* _TEXT BLOCK_
== == ==
Living with Uveitis
Modern treatments help control uveitis and can often prevent vision loss and blindness if the condition is found and treated early.
You must work with your eye doctor if you have uveitis. Eye doctors know how to treat uveitis, but they have to work with you to find the best way to treat the condition. Stay informed, take your medicines as scheduled, and follow your treatment plan.
What You Do Makes a Difference
- Remember to take notes about how you feel. Write down your questions so you can make the most of your eye doctor visits.
- Explain to your eye doctor how the medicines you are taking affect you.
- Tell all of your other doctors about your eye medicines and all other drugs you’re taking.
- Tell the eye doctor about any changes in your physical condition, any changes in your medicine or any side effects.
- Call your eye doctor if you notice any unusual changes in your eyes, your vision or the way you feel in general.
- Schedule regular checkups and follow through with them.
- Take care of yourself! – your eyes and the rest of you along with them.
Follow Your Treatment Plan!
It’s up to you to follow your treatment plan and have follow-up visits as recommended by your eye doctor. Remember to report anything you believe may be a side effect of the medicine you are taking.
Don’t Skip Doses!
Skipping doses of your medicine may put your vision in danger and mislead your doctor. Be sure to tell your doctor if you’ve missed any doses.
After evaluating your progress, your doctor may try changing your doses, switching medicines or changing other parts of your treatment to find the best results for you.
Questions for Your Eye Doctor
You will have many questions as your doctor diagnoses and treats your uveitis. It’s helpful to keep a list of these questions, especially if they come to mind in between your doctor appointments. Write all your questions down and bring the list with you, then discuss them with your doctor. Here are some questions many people have:
- What do the medicines do?
- How much will they cost? Will my insurance help pay for them? (These may be questions for your insurance company, not your doctor).
- What are the possible side effects of my medicines?
- Can I do anything to lower the chance of side effects or reduce the effects?
- When exactly should I take my medicine? Can you please write down a detailed schedule?
- What should I do if I miss a dose?
- Do I need to do anything special to take care of my medicines?
Tips for Taking Your Medicine
- Learn about the medicines you are taking and the best way to use them. Find out whether they need special handling, such as storing them in the refrigerator.
- If you take a combination of drops and ointments, always apply the drops first.
- Schedule your doses around your normal routine, such as when you wake up, when you eat meals, and when you go to bed at night.
== == ==
* _STUDY MATERIAL_

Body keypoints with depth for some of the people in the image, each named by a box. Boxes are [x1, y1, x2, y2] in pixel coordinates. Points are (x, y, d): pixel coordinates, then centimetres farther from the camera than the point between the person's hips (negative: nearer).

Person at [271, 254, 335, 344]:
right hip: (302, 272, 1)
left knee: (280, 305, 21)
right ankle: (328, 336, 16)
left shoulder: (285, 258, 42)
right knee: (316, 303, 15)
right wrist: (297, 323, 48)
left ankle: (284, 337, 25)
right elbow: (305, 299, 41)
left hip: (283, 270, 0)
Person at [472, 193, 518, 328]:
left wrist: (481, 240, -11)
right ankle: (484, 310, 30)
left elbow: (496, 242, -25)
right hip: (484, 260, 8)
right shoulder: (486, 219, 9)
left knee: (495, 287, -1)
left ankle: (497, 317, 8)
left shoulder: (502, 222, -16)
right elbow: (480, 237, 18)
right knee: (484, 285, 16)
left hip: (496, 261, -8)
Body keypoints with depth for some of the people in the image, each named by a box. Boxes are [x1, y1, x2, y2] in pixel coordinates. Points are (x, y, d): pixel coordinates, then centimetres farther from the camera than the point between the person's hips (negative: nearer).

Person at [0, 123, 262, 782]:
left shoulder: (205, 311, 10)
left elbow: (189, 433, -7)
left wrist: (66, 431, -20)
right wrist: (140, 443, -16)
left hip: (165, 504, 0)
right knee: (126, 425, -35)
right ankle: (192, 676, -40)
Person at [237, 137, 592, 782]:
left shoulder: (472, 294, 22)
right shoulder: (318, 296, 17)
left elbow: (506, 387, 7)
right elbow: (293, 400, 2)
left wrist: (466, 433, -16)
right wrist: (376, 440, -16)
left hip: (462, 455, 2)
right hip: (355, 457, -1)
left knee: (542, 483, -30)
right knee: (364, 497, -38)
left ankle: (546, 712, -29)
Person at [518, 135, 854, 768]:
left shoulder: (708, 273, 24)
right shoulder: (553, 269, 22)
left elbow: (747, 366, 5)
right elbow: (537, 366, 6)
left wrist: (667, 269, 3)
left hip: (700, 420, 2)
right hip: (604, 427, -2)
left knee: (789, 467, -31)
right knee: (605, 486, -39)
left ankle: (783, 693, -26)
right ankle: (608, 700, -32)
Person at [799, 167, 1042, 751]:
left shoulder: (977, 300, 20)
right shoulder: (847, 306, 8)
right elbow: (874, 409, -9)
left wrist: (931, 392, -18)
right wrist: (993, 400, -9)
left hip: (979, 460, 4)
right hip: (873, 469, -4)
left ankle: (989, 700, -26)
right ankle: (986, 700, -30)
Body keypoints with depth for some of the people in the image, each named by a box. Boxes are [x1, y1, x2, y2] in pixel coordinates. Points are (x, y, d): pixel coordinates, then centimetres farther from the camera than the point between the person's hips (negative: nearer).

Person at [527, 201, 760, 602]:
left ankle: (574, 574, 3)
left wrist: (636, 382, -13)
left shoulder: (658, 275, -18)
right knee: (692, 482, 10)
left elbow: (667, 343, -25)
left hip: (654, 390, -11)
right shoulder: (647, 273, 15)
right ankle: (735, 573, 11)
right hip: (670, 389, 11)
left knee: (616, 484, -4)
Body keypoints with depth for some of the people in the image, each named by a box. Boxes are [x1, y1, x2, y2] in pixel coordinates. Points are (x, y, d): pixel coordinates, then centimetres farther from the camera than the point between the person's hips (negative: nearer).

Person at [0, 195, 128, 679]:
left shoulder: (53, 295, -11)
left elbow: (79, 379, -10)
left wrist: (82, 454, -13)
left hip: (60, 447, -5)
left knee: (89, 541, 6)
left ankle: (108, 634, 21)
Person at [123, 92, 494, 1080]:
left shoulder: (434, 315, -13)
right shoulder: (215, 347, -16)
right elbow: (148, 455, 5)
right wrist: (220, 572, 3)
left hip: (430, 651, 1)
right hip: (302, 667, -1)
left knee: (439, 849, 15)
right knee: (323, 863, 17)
== == ==
* _EXERCISE AIM_
From the uveitis text, extract everything from "Follow Your Treatment Plan!" down to "Don’t Skip Doses!". The records have nothing to do with what comes next.

* _EXERCISE RESPONSE_
Follow Your Treatment Plan!
It’s up to you to follow your treatment plan and have follow-up visits as recommended by your eye doctor. Remember to report anything you believe may be a side effect of the medicine you are taking.
Don’t Skip Doses!